Я протянула ему руку. Врач недоуменно посмотрел на меня и взял за запястье. Некоторое время он молчал, отсчитывая про себя. Потом нахмурился, прислушиваясь к ощущениям в пальцах.
– Странно. Словно эхо какое-то.
– У меня двойной пульс. Потому что я не человек. И если вы обнаружили это только сейчас, у меня много вопросов к вашей квалификации. Вообще у вас странная больница. У человека в коме ни анализ крови не взяли, ни пульс не измеряли. У вас как, ЭКГ уже изобрели? – ехидно спросила я.
– Что?
– Электрокардиография. Ну исследование сердца…

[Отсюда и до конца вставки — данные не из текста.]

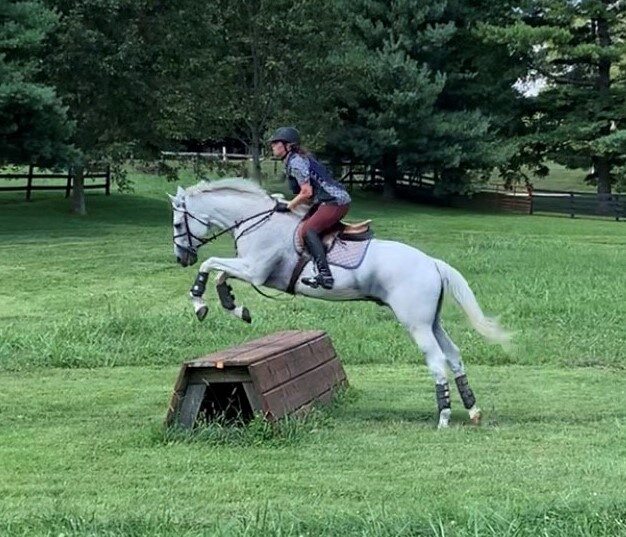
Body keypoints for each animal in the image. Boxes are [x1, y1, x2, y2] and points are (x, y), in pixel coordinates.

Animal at [168, 179, 510, 428]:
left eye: (177, 225)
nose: (181, 258)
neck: (257, 221)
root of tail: (432, 263)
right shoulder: (253, 271)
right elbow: (220, 274)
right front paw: (233, 305)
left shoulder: (256, 270)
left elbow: (211, 264)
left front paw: (199, 302)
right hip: (432, 321)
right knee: (454, 356)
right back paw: (473, 410)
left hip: (416, 323)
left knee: (437, 360)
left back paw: (443, 417)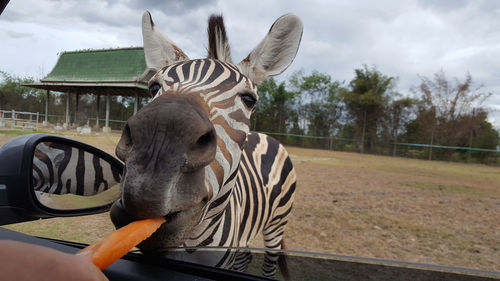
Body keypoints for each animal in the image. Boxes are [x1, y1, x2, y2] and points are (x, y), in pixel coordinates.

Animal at [110, 12, 302, 276]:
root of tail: (266, 137)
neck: (191, 243)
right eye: (154, 87)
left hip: (277, 223)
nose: (154, 158)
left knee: (270, 263)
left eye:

– Я понял. Да, у нас есть такое оборудование.
– Ну вот сделайте мне кардиограмму и удивитесь. Я не человек. У меня нет группы крови, у меня двойной пульс от двух сердец, так что от ЭКГ у вас вообще волосы дыбом встанут. Причем второе сердце вы не найдете, даже если вскроете мне грудную клетку. Это тоже можно придумать? – с триумфом произнесла я и осеклась.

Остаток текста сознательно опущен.